Gartner research predicts the enterprise social software market will hit $769 million in 2011. The market is growing 15 percent a year and should top $1 billion through 2012.
The worldwide market for enterprise social software will top $769
million in 2011, up 15.7 percent from the $664 million spent in
2010, according to Gartner.
The 2010 total is up 15 percent from 2009's worldwide spend of $578 million,
the researcher stated in a Dec. 16 report. At the current
compound annual growth rate, ESS sales
should reach the $1 billion mark by the end of 2012, barring any recession.

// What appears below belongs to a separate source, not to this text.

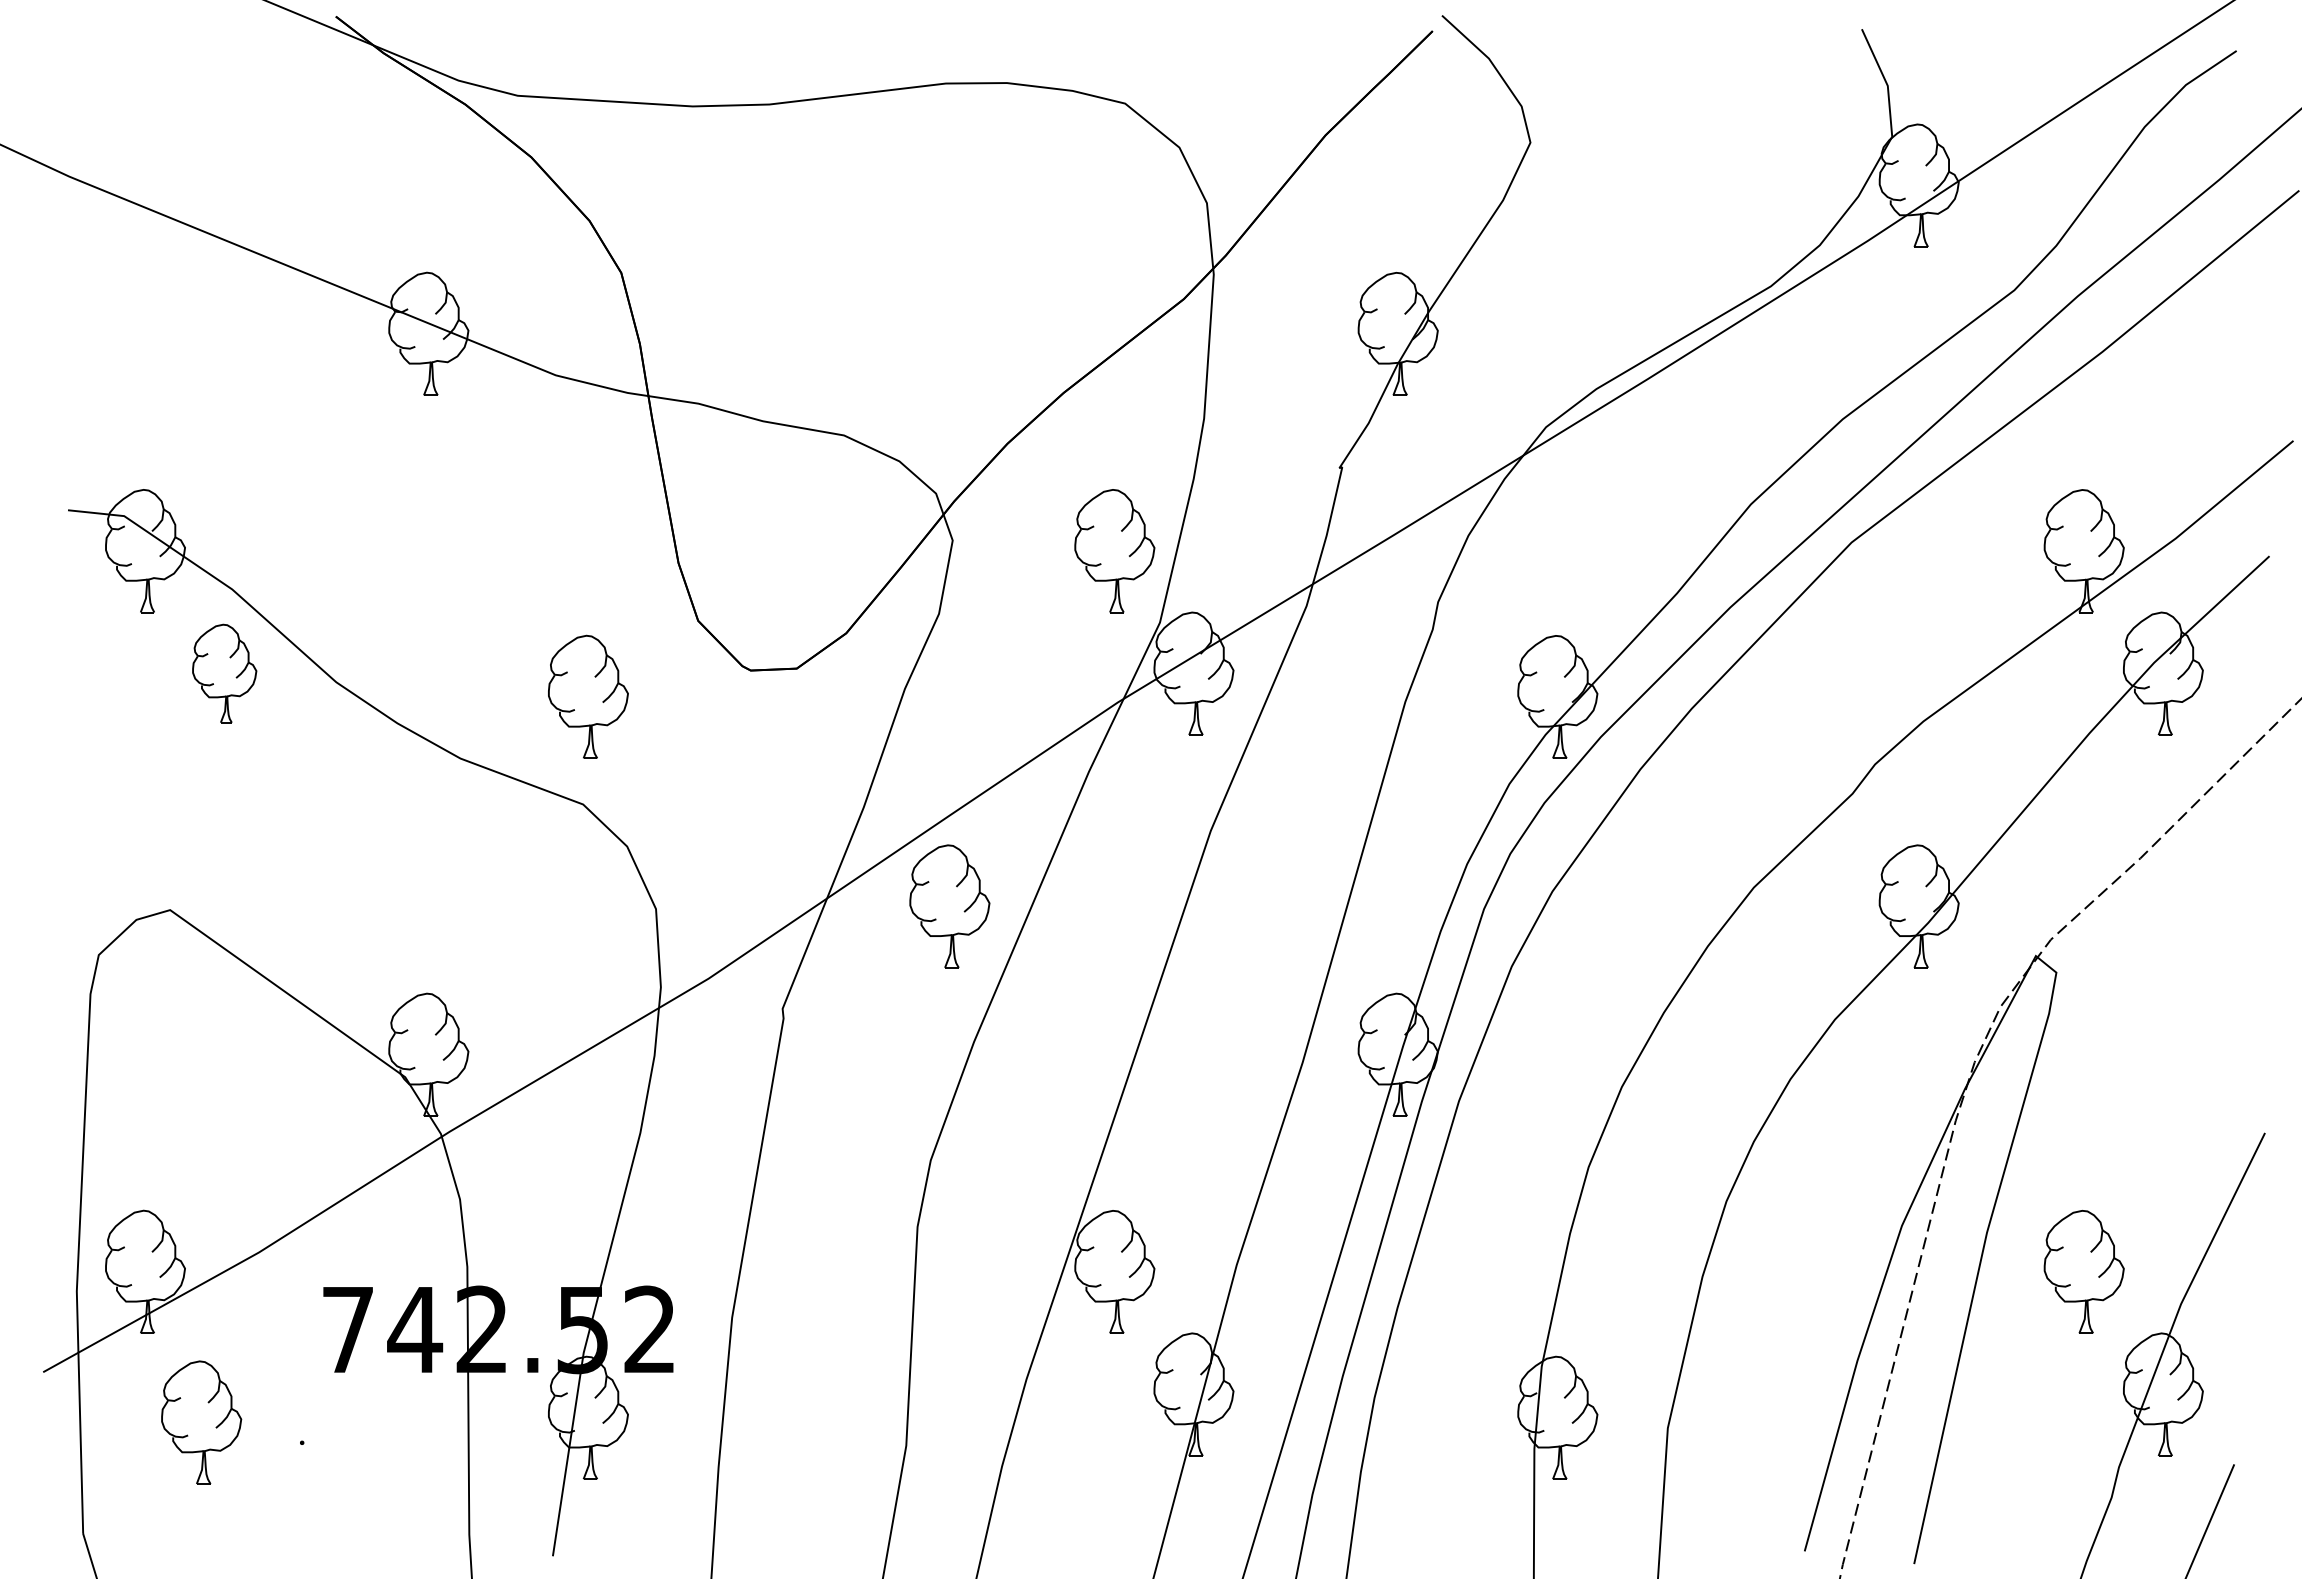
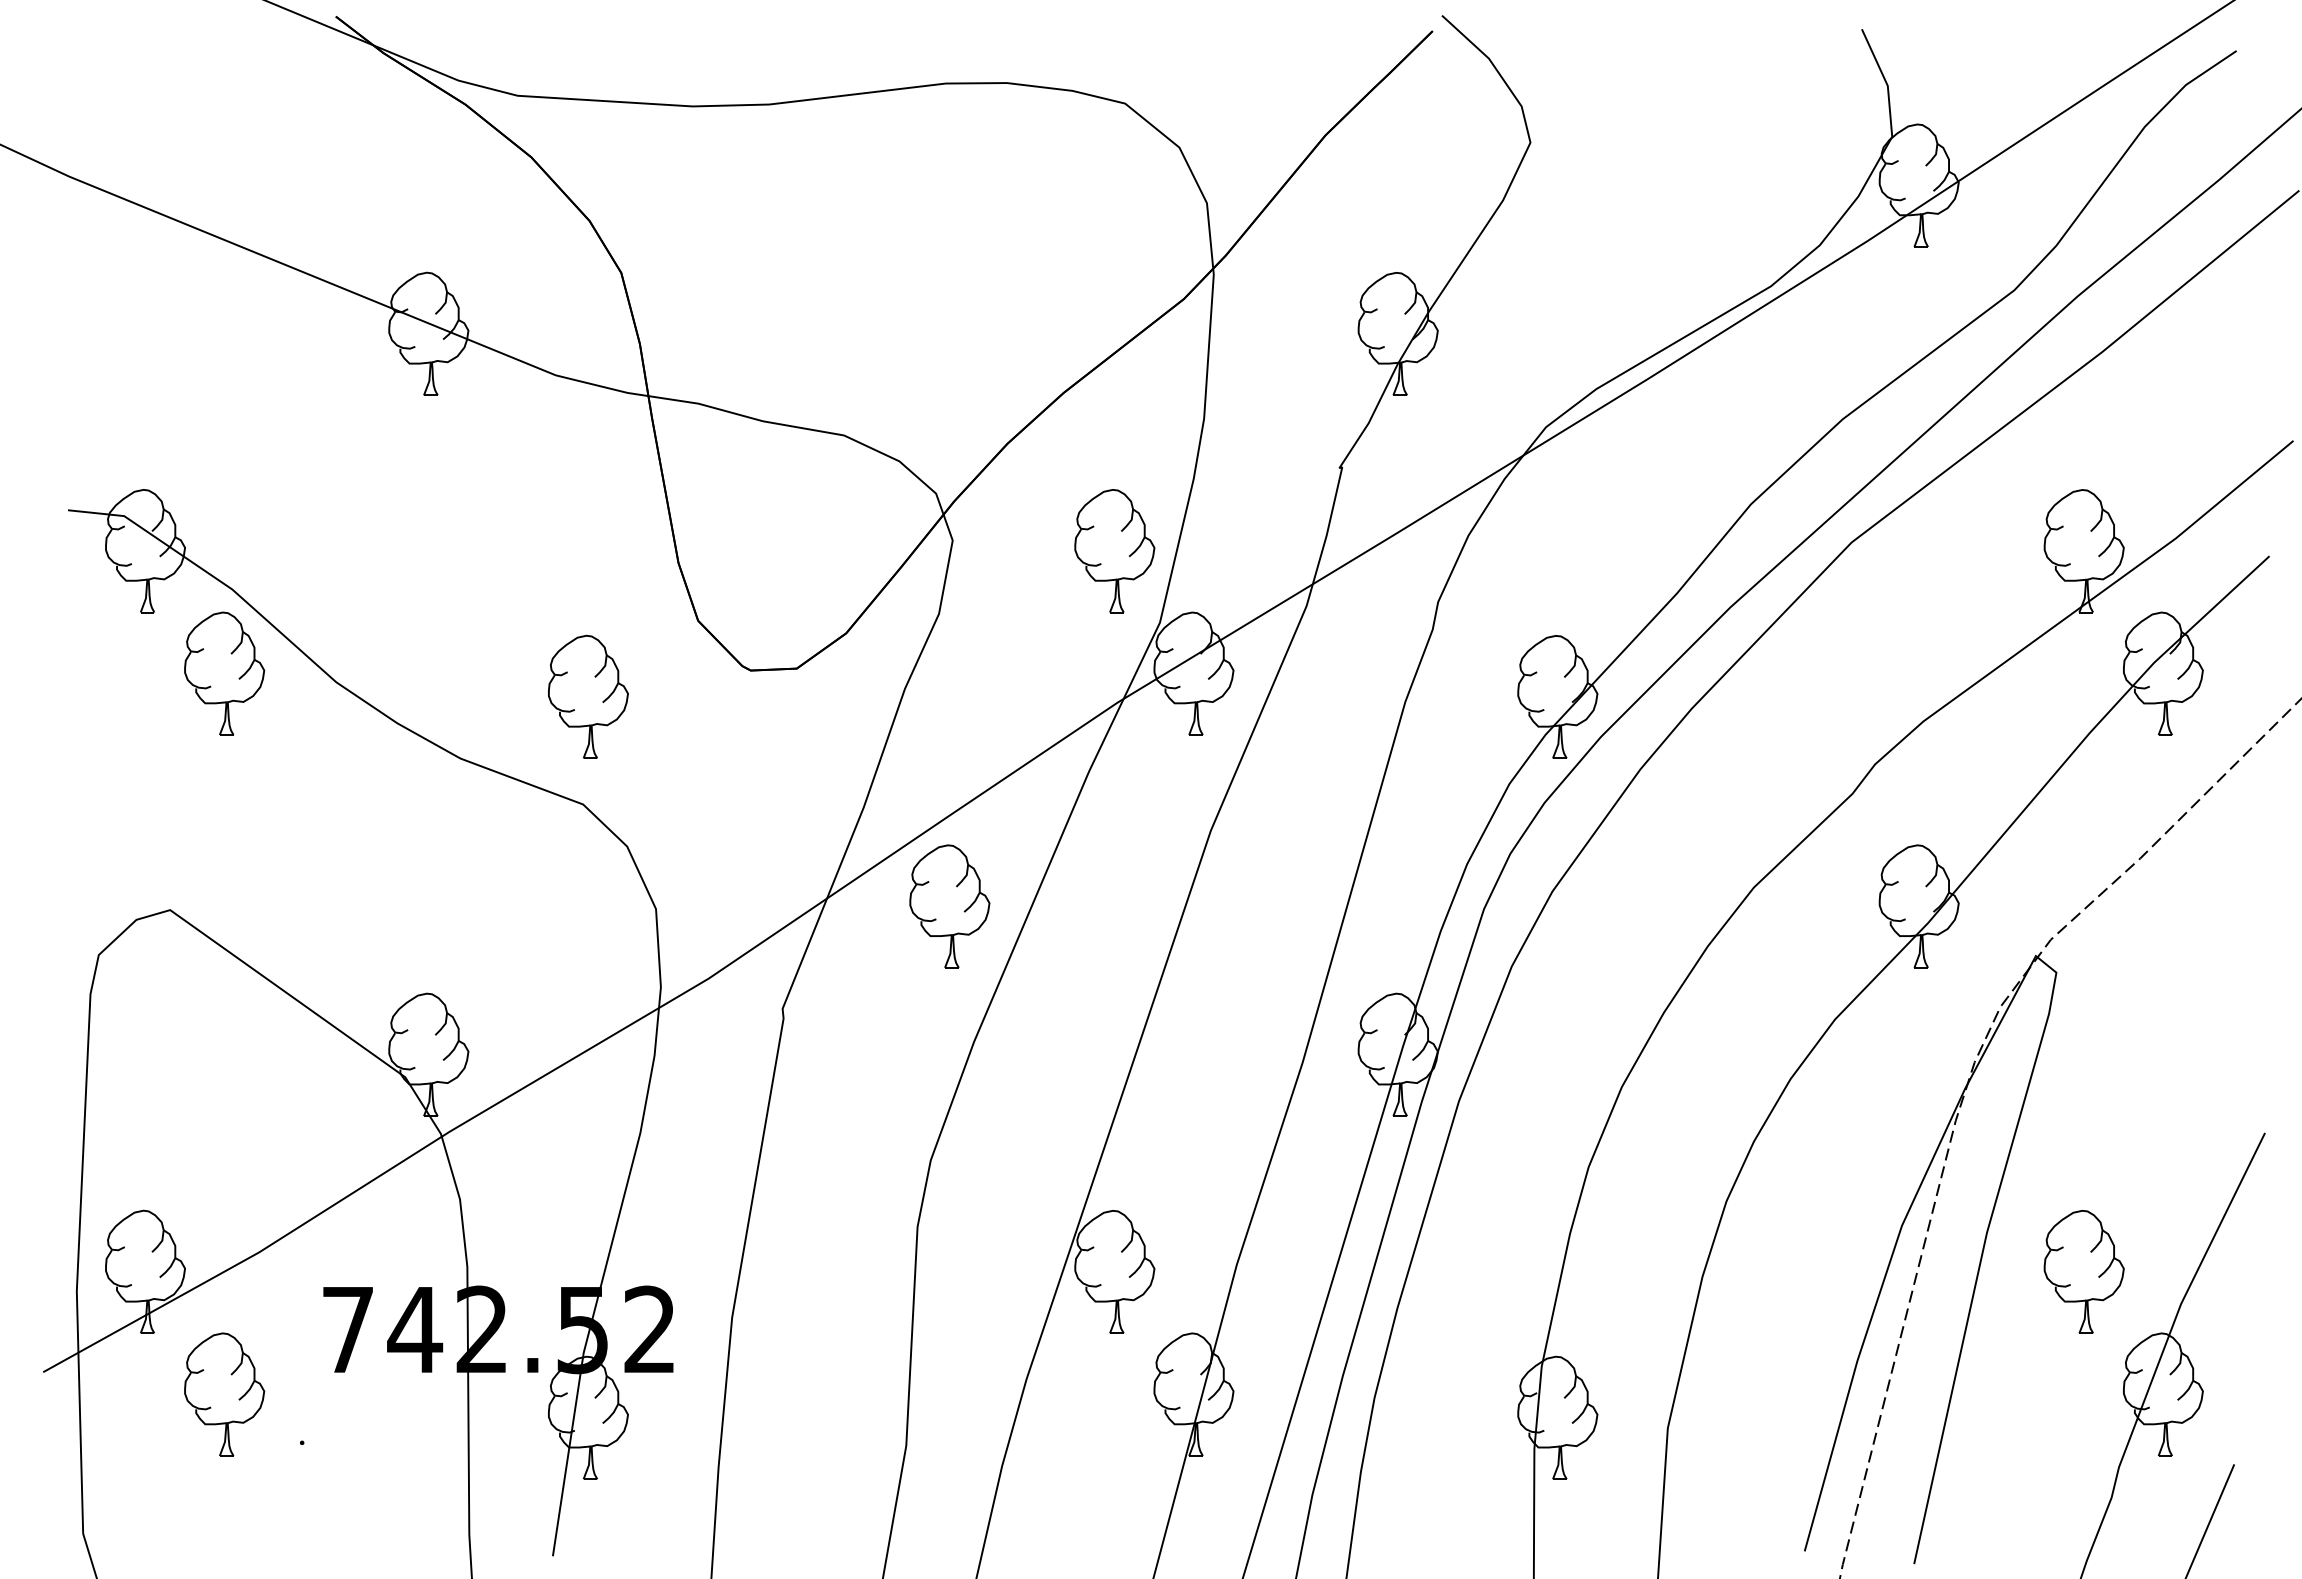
part at (224, 673) size: 66x101 px -> 82x125 px
part at (201, 1422) position: (201, 1422) -> (224, 1394)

Gartner's broad definition of ESS
includes blogs, wikis, communities, forums, RSS feeds, bookmarks and other
tools that help knowledge workers communicate, collaborate and break through
the many information silos erected in large businesses.
These tools are often combined into applications for product reviews and
testing, brand marketing and community development, says Gartner analyst Tom
Eid.
One practical solution would include a sales worker opening up a private
wiki to invite colleagues to discuss how to target new clients via chat
sessions. This might also include documents and other content sharing.

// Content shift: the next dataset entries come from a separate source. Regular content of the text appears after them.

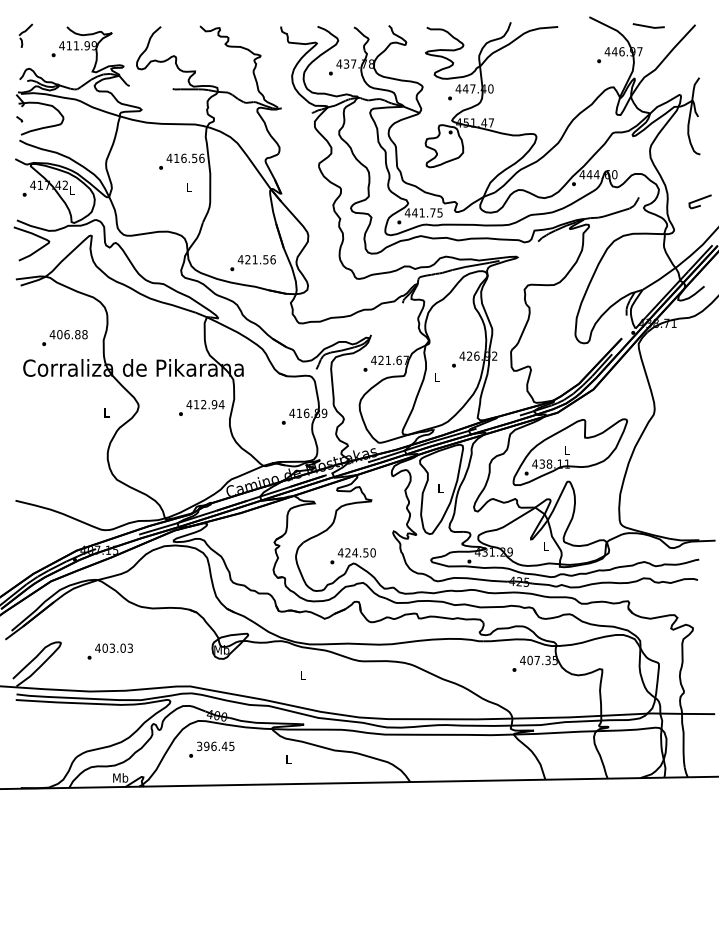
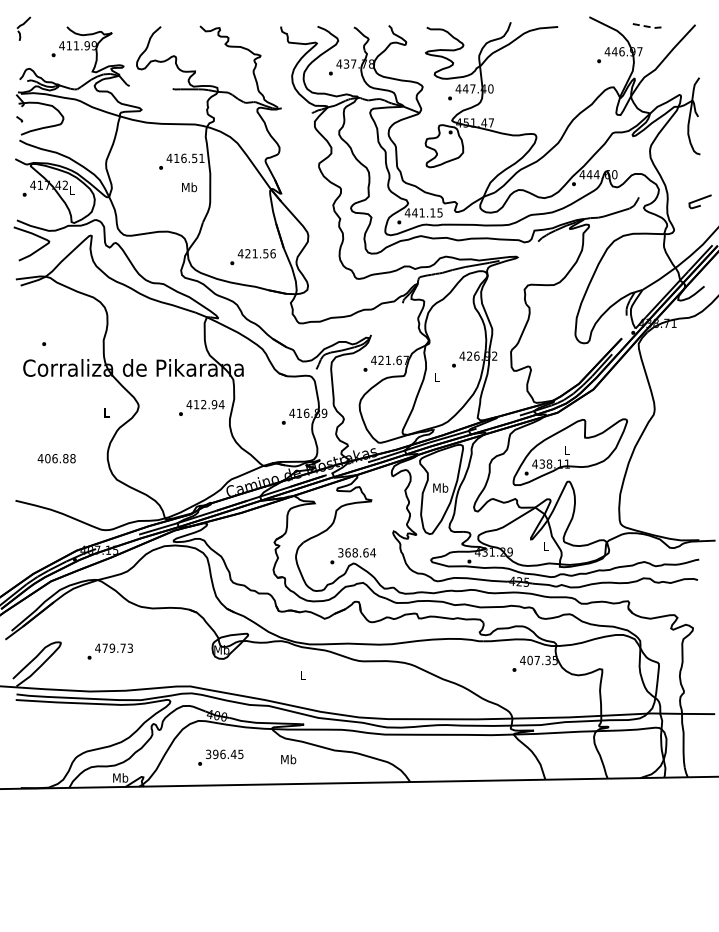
line at (649, 27): solid -> dashed
part at (25, 35) position: (25, 35) -> (23, 28)
text at (201, 157): 416.56 -> 416.51
text at (189, 187): L -> Mb
text at (432, 212): 441.75 -> 441.15
text at (252, 263) position: (252, 263) -> (252, 257)
text at (68, 334) position: (68, 334) -> (56, 458)
text at (440, 487): L -> Mb
text at (356, 552): 424.50 -> 368.64
text at (113, 647): 403.03 -> 479.73
text at (211, 749) position: (211, 749) -> (220, 757)
text at (288, 759): L -> Mb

Salesforce.com's Chatter solution, for instance, would help
with these goals.
Another example: A new hire at an enterprise is looking to consult with a
legal expert specializing in, say, corporate law. The hire could hop onto the
intranet and let coworkers know what type of help he or she is looking for.
IBM's Lotus Connections, the first of its kind to take root among
large enterprises, is well suited for such locating of expertise.
Eid said cloud or Web-based social software will continue to be key adoption
factors.
Of the more than 80 vendors that Gartner tracks for this marketplace, more
than 50 deliver ESS via
software-as-a-service implementations. Salesforce.com and IBM
are but two of the ESS providers Gartner
covers. Socialtext, Socialcast and Jive Software have added social analytics to
separate social signals from social media noise.
Good for cost-conscious companies, cloud-based and SaaS offerings "have
also opened up access to collaboration and social software technology to small
and midsize businesses that would not otherwise consider on-premises
deployments," Eid says.
Jive, perhaps the leader among independent ESS
providers, has added other tools to round out its portfolio. The company, which
received a fresh infusion of funding this year, Dec. 16
launched its Jive Apps SDK to let developers build on top
the existing Jive Engage Platform.
Even Microsoft has come on strong in ESS
in 2010, lending more punch to the relatively nascent space. Gartner
said the software giant has made significant improvements to
its business social software capabilities in SharePoint 2010.